L’architettura è certamente soprattutto materia. È definita da spazi reali, che si estendono (ma non si esauriscono) nelle tre dimensioni: è fatta di pareti portanti e mattoni, a vista o no di elementi in ferro e altri in calcestruzzo, che creano i suoi nodi. È un contatto continuo con l’ambiente, in balia com’è del vento e della pioggia e dei raggi luminosi del sole, di tutte le intemperie e di tutte le stagioni, delle convulsioni telluriche, dei miasmi degli uragani che vomitano cose e persone a distanze impensabili. Ogni spazio che abitiamo, che sia una casa o uno spazio collettivo e comunitario, non è solo caratterizzato da un confronto con l’aspetto storico-culturale caratterizzante il luogo stesso, ma anche e soprattutto da un continuo, puntuale adattamento al territorio dal punto di vista geologico e geografico. Le modalità e le tecniche di costruzione sono la principale espressione, nonché la più tangibile sfumatura dell’atto di abitare. Ogni costruzione è manifestazione di un’ideologia, di una volontà, di una adesione più o meno parziale alle politiche socio-economiche del tempo che viviamo. Per questo è così radicalmente differente vivere, e scegliere, una casa autosufficiente in materiali sostenibili rispetto a una palazzina popolare degli anni ’60 in calcestruzzo.

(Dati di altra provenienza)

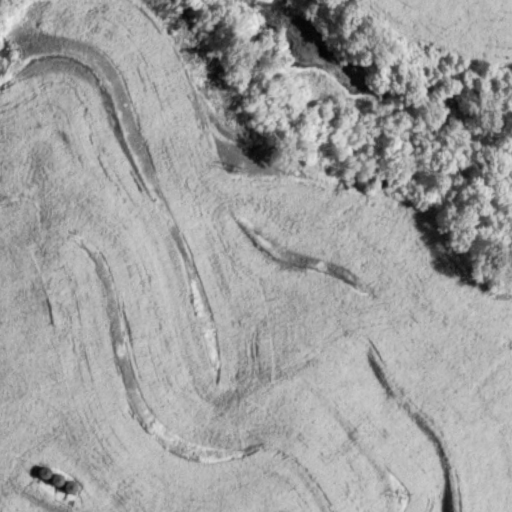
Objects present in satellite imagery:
power tower: (234, 159)
power tower: (400, 489)
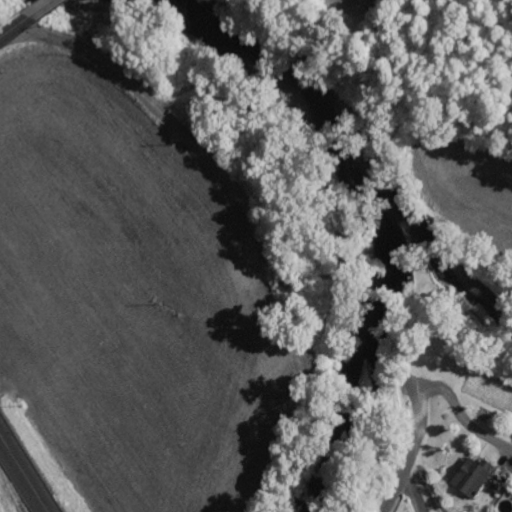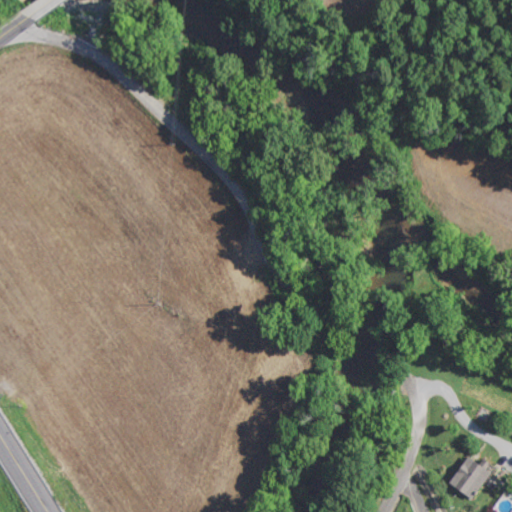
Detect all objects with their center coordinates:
road: (28, 20)
road: (234, 189)
road: (466, 419)
road: (411, 455)
road: (24, 473)
building: (470, 477)
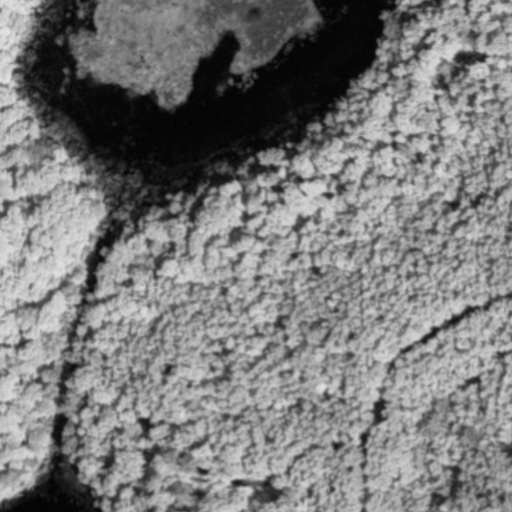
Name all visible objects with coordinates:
road: (396, 372)
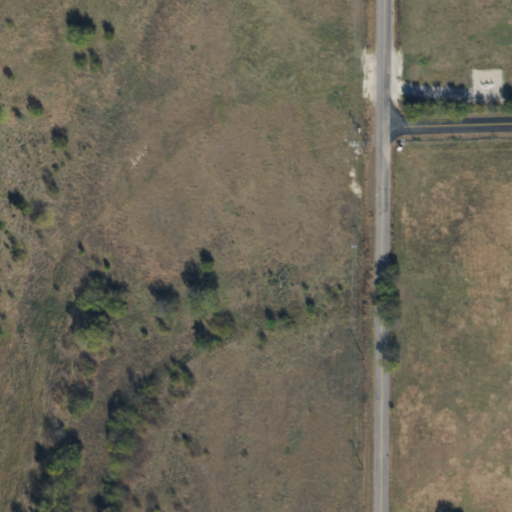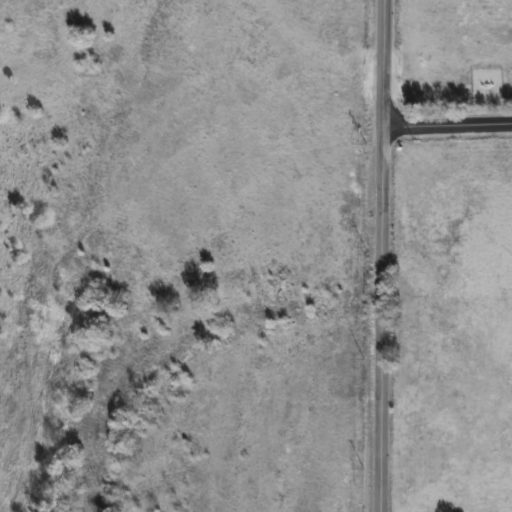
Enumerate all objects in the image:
road: (448, 126)
road: (382, 256)
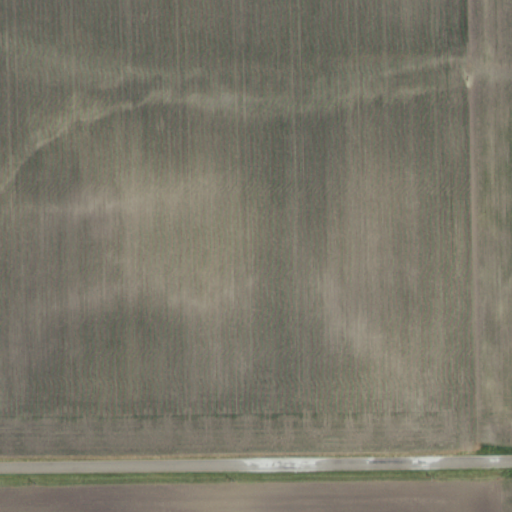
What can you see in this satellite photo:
crop: (255, 224)
road: (256, 465)
crop: (268, 495)
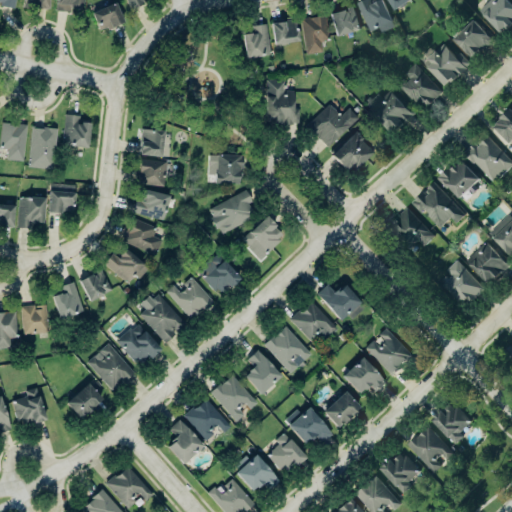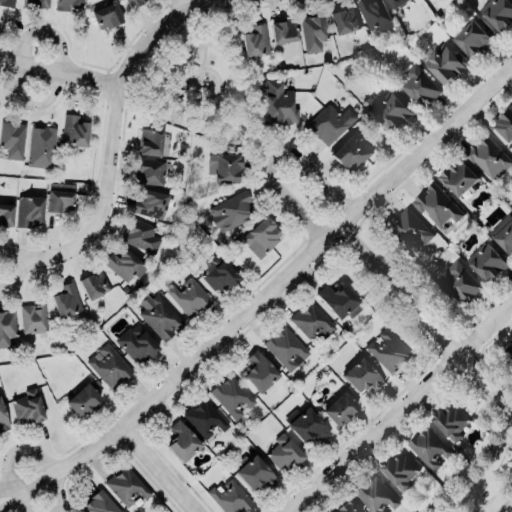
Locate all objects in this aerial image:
building: (400, 2)
building: (9, 3)
building: (135, 3)
building: (43, 4)
building: (71, 5)
road: (185, 6)
building: (499, 13)
building: (377, 15)
building: (108, 17)
building: (345, 21)
building: (285, 32)
building: (315, 34)
building: (475, 40)
building: (258, 42)
road: (25, 43)
building: (448, 64)
road: (58, 72)
building: (422, 86)
building: (281, 105)
building: (394, 112)
building: (332, 124)
building: (506, 126)
building: (76, 132)
road: (110, 138)
building: (14, 141)
building: (156, 143)
building: (43, 148)
building: (354, 152)
road: (273, 158)
building: (490, 158)
building: (225, 169)
building: (153, 172)
building: (461, 178)
building: (62, 198)
building: (152, 205)
building: (439, 205)
building: (31, 211)
building: (231, 212)
building: (7, 215)
building: (412, 229)
building: (504, 234)
building: (142, 236)
building: (264, 238)
building: (489, 263)
building: (127, 266)
building: (219, 275)
building: (464, 284)
building: (96, 286)
road: (272, 289)
building: (191, 299)
building: (340, 301)
building: (68, 302)
building: (161, 317)
road: (424, 319)
building: (35, 320)
building: (315, 322)
building: (7, 329)
building: (139, 345)
building: (288, 350)
building: (509, 352)
building: (390, 353)
building: (110, 367)
building: (262, 373)
building: (365, 377)
building: (234, 398)
building: (85, 401)
road: (400, 408)
building: (30, 409)
building: (342, 410)
building: (3, 419)
building: (207, 419)
building: (453, 422)
building: (310, 428)
building: (184, 443)
building: (431, 449)
building: (286, 454)
road: (160, 470)
building: (402, 471)
road: (48, 474)
building: (256, 474)
building: (129, 487)
road: (8, 490)
building: (378, 497)
building: (231, 498)
road: (11, 503)
building: (101, 504)
building: (350, 507)
road: (507, 507)
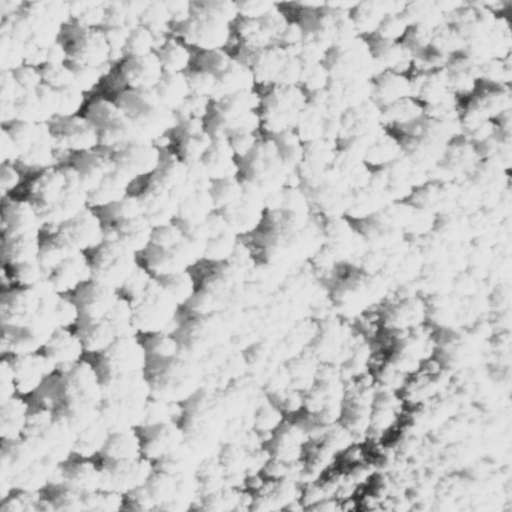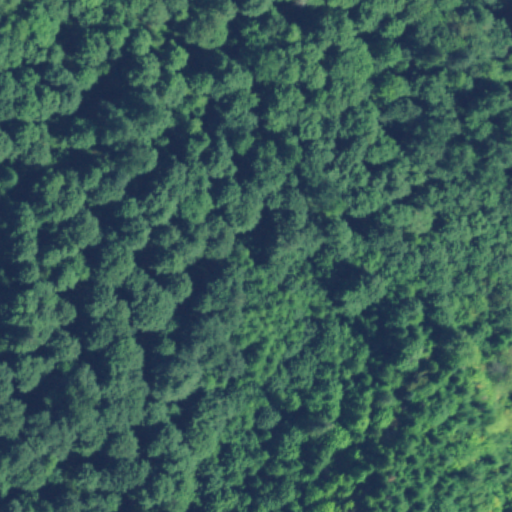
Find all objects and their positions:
road: (491, 26)
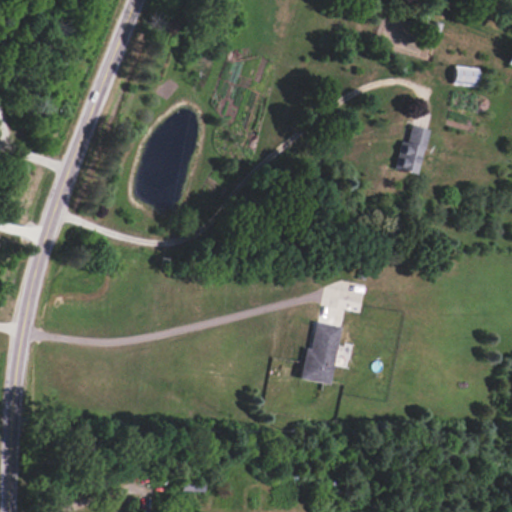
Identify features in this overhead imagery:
building: (462, 75)
building: (410, 149)
road: (30, 156)
road: (244, 182)
road: (23, 229)
road: (41, 249)
road: (181, 329)
road: (10, 330)
building: (318, 353)
road: (97, 497)
building: (151, 511)
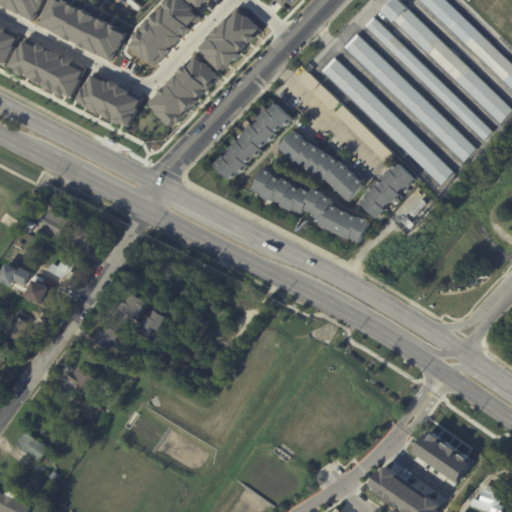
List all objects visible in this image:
building: (196, 1)
building: (281, 1)
building: (197, 2)
building: (283, 2)
building: (26, 5)
road: (274, 20)
building: (81, 26)
building: (83, 28)
building: (162, 30)
building: (165, 31)
building: (472, 37)
building: (228, 38)
building: (230, 38)
building: (473, 38)
building: (7, 41)
building: (447, 57)
building: (448, 59)
building: (46, 67)
building: (48, 67)
road: (124, 71)
building: (429, 78)
building: (430, 78)
building: (310, 80)
building: (180, 90)
building: (184, 90)
building: (326, 96)
building: (411, 97)
building: (411, 97)
building: (107, 99)
building: (111, 99)
road: (235, 101)
road: (322, 110)
building: (387, 120)
building: (389, 121)
building: (365, 133)
building: (253, 141)
building: (254, 141)
road: (79, 142)
road: (24, 144)
building: (322, 165)
building: (323, 165)
road: (99, 183)
building: (385, 189)
building: (387, 189)
building: (312, 205)
road: (203, 206)
building: (312, 206)
building: (419, 208)
building: (409, 223)
building: (54, 224)
building: (54, 225)
building: (28, 228)
building: (79, 240)
building: (82, 240)
building: (20, 244)
road: (230, 249)
railway: (260, 249)
building: (16, 253)
building: (62, 269)
building: (63, 269)
road: (356, 285)
building: (43, 294)
building: (132, 305)
building: (130, 307)
building: (213, 313)
road: (74, 315)
road: (486, 318)
road: (386, 322)
road: (462, 322)
building: (17, 327)
building: (16, 328)
road: (377, 329)
building: (107, 336)
building: (106, 338)
building: (27, 341)
building: (96, 363)
road: (486, 365)
road: (478, 377)
building: (82, 378)
building: (85, 382)
building: (202, 388)
road: (477, 393)
road: (426, 394)
building: (78, 404)
building: (93, 427)
building: (32, 446)
building: (33, 446)
building: (447, 456)
road: (361, 471)
road: (417, 471)
building: (53, 475)
building: (407, 493)
road: (358, 496)
building: (490, 498)
building: (490, 501)
building: (11, 504)
building: (11, 504)
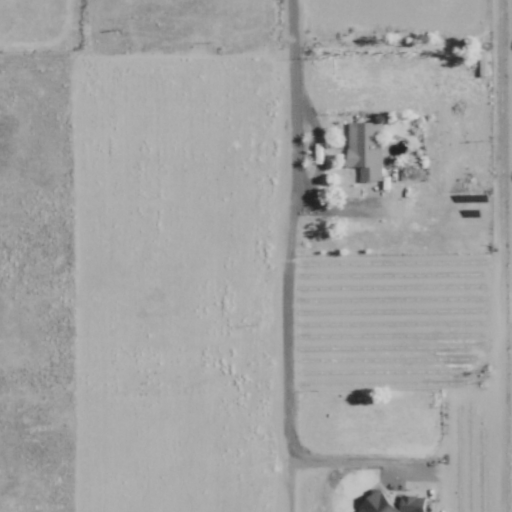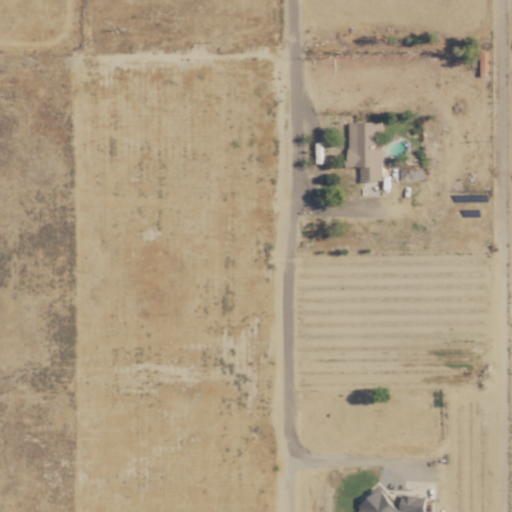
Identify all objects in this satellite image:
road: (314, 147)
building: (368, 148)
road: (499, 256)
road: (285, 257)
building: (382, 503)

Le architetture sono come abiti che indossiamo. Si adattano alle nostre forme e sono segno visibile del nostro essere. Non possiamo lasciarle in balia delle volontà altrui, in mano a presunti addetti ai lavori. Ma.
Abbiamo la possibilità di scegliere chi essere e manifestarlo?
Che impronta possiamo o dobbiamo lasciare sul pianeta e tra di noi con i nostri edifici?
Abbiamo il coraggio di fare nostri degli spazi liberi e accoglienti, di allontanarci “dall’asfalto delle strade e l’elevarsi delle gru e il rumore dei motori e il disordinato intrecciarsi dei veicoli” che, secondo Adriano Olivetti, tanto ricordano una “vasta, dinamica, assordante, ostile prigione dalla quale bisogna, presto o tardi, evadere”. [ A. Olivetti, Città dell’uomo, Edizioni di Comunità, p.78]
A quanti compromessi siamo disposti a scendere per comodità, conformità, senso di sicurezza? Ma quale sicurezza?
A chi deleghiamo la nostra libertà e identità?
Baraccopoli e città murate non sono sempre queste le matrici, anche quando vediamo le più ardite ed eleganti costruzioni architettoniche?
Quando costruiremo anche noi un tessuto vivente, che ci connetta non solo internettianamente ma in modo collaborante gli uni agli altri, le specie tutte in un sistema quale esso è già, ma senza disperdere, senza spreco, senza abuso, senza predominio, senza possesso? Quando realizzeremo una gestione collettivamente audace che ancora, a differenza dei miceli, la specie più bassa ma nostra antenata comune, ha già elaborato con una cura che continua a porre anche noi tra le specie da salvaguardare anche se, come distruttori, non ne siamo meritevoli?